Avoid leaks caused by ThreadLocals

The most straightforward way to avoid this problem, is to enclose all your ThreadLocal usage in a try/finally block and make sure you remove the value before the Thread is returned to the thread pool.

try {
  threadLocal.set(value);
  ...
}
finally {
  threadLocal.remove();
}

When and why it leaks

You may think that java.lang.ThreadLocal is implemented with a WeakHashMap with Thread as key. If that was the case, they would probably have been less likely to cause classloader leaks, since all references would be cleared as the ThreadLocal instance was garbage collected.

But instead, ThreadLocal uses the Thread as storage. To be exact, java.lang.Thread has a threadLocals attribute of type java.lang.ThreadLocal.ThreadLocalMap. That is a Map with a WeakReference to the ThreadLocal instance as key and the threads value as value.

Some sources claim, that using custom ThreadLocal subclasses loaded by your webapp classloader will cause leaks, however this is not the case (concluded with both theory and test case – the WeakReference of the key does it’s job).

However ThreadLocal values loaded by our classloader, including values with strong references to such classes (for example a java.util.List of our own classes) are likely to cause leaks. This is due to two facts. The first and obvious is that the references from the Thread to the value are strong references. But then you might ask, isn’t the strong value reference removed when the WeakReference key is garbage collected? Well, like with WeakHashMap the values are not immedately removed. WeakHashMap however uses a ReferenceQueue to keep informed about what keys have been removed, and internally calls the private expungeStaleEntries() when servicing any public method call. ThreadLocalMap however does not use a ReferenceQueue and thus removes the unused values much more rarely and unpredictably, as stated by it’s JavaDoc:

“However, since reference queues are not used, stale entries are guaranteed to be removed only when the table starts running out of space”

▸ **Given data**
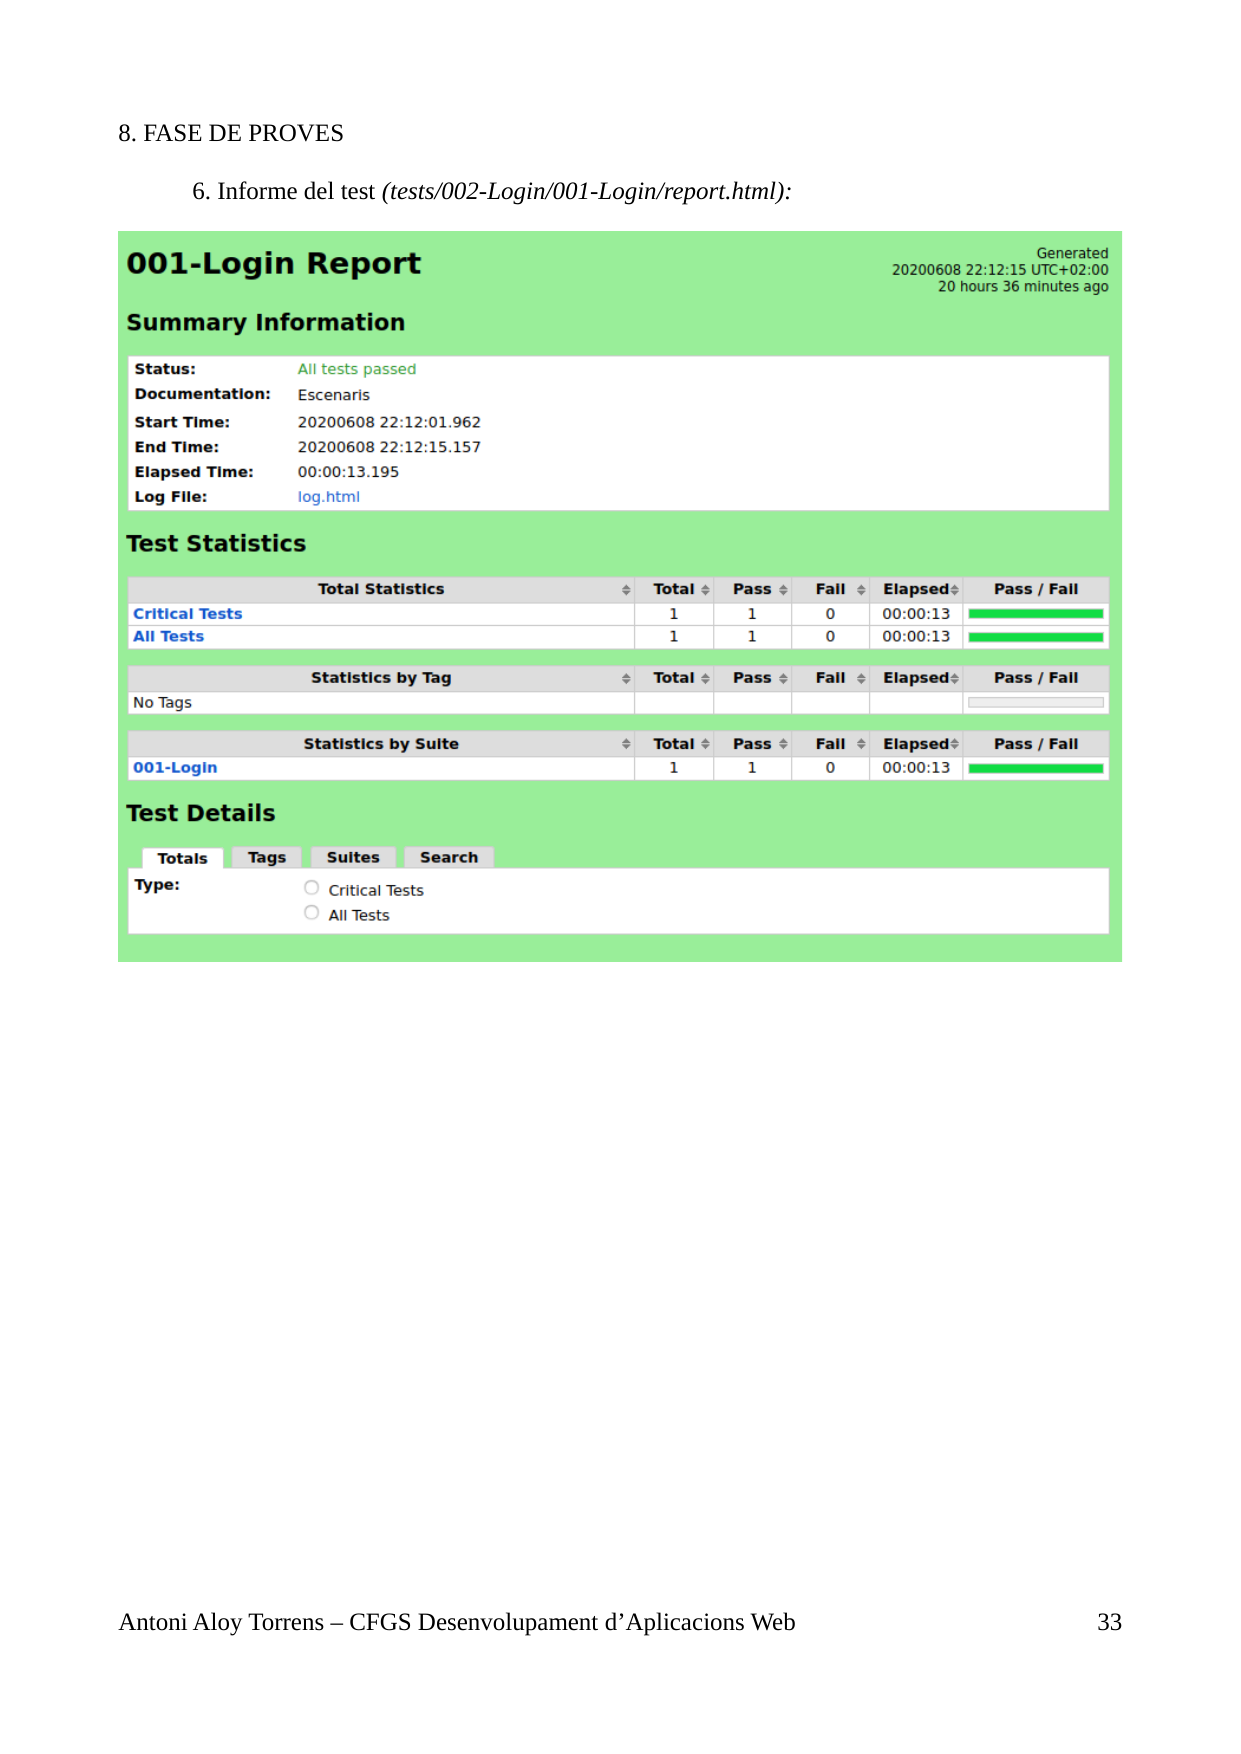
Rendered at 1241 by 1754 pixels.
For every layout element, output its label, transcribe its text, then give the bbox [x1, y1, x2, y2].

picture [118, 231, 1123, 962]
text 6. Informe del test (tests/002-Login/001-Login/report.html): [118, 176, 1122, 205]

---

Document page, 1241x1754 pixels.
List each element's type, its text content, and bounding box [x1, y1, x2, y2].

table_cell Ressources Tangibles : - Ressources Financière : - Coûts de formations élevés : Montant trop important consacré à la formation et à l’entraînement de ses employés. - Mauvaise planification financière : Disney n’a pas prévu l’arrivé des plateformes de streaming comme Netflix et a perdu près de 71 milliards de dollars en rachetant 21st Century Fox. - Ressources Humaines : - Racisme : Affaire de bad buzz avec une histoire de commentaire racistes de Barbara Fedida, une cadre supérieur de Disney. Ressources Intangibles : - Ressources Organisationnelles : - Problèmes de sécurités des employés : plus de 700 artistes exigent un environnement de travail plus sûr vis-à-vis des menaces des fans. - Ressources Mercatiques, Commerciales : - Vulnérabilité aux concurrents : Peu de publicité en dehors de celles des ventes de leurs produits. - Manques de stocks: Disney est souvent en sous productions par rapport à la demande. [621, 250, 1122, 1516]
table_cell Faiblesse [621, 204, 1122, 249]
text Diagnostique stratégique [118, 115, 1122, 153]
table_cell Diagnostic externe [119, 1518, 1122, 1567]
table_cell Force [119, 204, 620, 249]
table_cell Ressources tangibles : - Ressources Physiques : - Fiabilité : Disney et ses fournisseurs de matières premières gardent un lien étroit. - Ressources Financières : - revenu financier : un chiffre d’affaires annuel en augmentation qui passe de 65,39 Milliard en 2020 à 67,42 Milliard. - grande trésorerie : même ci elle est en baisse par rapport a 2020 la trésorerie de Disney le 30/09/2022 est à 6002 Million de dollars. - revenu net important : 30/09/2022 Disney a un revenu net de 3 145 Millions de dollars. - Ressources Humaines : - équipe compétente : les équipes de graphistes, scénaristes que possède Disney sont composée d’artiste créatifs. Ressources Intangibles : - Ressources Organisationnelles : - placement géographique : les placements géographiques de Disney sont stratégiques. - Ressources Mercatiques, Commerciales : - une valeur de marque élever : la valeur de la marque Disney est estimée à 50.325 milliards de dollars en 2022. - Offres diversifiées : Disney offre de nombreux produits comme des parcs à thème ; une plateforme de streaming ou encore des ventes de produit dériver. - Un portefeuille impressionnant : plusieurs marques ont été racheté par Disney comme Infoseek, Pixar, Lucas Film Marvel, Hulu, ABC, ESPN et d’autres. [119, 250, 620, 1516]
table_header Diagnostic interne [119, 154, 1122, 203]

▸ **Exercise requirements**
**1)** In one to three sentences, explain why, according to the article on ThreadLocal leaks, ThreadLocalMap leaves unused values in place longer than WeakHashMap does.
**2)** Answer these from the article on ThreadLocal leaks:
(a) What block should all ThreadLocal usage be enclosed in, and what call goes in its finally part?
(b) What is the name and type of the attribute in java.lang.Thread that stores ThreadLocal values?
(c) In ThreadLocalMap, what is the key a WeakReference to?

▸ **Solutions to the problems**
**1)** WeakHashMap uses a ReferenceQueue to track which keys have been removed, and it calls its private expungeStaleEntries() whenever any public method is called. ThreadLocalMap doesn't use a ReferenceQueue, so it removes unused values much more rarely and unpredictably. Its JavaDoc says stale entries are only guaranteed to be removed when the table starts running out of space.

**2)**
(a) A try/finally block, with threadLocal.remove() in the finally part.
(b) It is called threadLocals, and its type is java.lang.ThreadLocal.ThreadLocalMap.
(c) The ThreadLocal instance.